And here’s something for the 4,000 of us getting divorced each day.

Before you lawyer up, force your kids to take sides, and turn the former love of your life into your arch enemy, resolve the big question — the ratio of your living standards going forward. Once you sort this out, everything can be valued and split based on this ratio. The alternative strategy, arguing over each possession one by one, starting with the toaster oven, will lead straight to divorce war.

Next, a way to hedge the inflation bogeyman that may go nuts.

Mortgages are financial and tax losers. But they are a great inflation hedge.

Every point of inflation lets you repay in watered down dollars. As the book describes, you can roll your own inflation-indexed annuity by using a mortgage to buy an annuity. But steer clear of reverse mortgages. They are far too expensive and risky.

Speaking, indirectly, of housing, here’s something that economists, but few others know.

Home ownership comes with a major, hidden tax break that has nothing to do with mortgages.

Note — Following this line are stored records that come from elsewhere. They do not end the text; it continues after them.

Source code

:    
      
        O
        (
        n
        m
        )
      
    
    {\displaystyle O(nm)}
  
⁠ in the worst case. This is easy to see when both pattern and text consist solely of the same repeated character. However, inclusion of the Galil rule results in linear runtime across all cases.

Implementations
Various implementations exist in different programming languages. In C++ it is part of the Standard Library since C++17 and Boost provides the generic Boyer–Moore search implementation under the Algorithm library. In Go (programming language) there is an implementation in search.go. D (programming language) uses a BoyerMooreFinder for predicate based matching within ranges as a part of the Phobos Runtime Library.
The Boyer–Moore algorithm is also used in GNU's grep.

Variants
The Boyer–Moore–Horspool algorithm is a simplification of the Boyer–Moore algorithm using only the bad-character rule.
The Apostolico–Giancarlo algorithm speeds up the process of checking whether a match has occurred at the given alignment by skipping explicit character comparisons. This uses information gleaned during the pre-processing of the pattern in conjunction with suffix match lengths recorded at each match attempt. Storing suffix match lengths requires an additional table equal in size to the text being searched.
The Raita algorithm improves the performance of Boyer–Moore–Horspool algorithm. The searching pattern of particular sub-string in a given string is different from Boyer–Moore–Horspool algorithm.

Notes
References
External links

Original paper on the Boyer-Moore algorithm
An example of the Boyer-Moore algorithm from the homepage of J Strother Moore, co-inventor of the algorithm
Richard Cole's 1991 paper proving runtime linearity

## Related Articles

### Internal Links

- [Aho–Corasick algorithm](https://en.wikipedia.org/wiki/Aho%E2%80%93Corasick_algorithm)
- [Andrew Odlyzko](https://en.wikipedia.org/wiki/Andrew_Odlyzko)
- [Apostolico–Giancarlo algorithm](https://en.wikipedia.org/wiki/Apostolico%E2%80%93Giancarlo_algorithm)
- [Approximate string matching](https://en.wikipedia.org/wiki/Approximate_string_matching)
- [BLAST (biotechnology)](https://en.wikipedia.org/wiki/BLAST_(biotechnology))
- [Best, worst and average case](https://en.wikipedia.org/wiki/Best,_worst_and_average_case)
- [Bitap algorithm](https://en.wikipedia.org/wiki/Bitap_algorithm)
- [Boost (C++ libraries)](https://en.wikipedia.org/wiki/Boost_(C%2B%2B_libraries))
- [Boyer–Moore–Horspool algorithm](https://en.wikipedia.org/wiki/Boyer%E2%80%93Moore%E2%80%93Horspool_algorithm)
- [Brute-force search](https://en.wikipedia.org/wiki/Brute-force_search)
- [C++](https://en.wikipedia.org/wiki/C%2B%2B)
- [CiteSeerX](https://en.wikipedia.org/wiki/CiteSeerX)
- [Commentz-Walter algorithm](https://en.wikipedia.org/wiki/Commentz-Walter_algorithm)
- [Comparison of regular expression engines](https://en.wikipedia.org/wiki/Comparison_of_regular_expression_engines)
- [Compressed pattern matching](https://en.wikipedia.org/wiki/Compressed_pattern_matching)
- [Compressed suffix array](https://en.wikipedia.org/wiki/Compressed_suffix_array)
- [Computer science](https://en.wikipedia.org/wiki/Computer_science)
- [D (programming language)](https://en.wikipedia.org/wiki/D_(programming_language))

Imagine living across the street from your precise physical and financial clone who, of course, owns an identical house. Now consider renting from each other. Your housing won’t change except for moving across the street. But both of your taxes will rise since the rent you pay each other will be taxable.

Here’s my last book teaser.

Don’t count on dying on time — at your life expectancy.

If you do, you’ll likely be sorely disappointed and end up running out of money before you run out of breath. Instead, plan for the catastrophic longevity outcome — living to your maximum age of life. But make a spending plan that entails a lower living standard the longer you live. This lets you take a calculated risk that you’ll expire before, say, 100, without leaving you breakfasting on Meow Mix.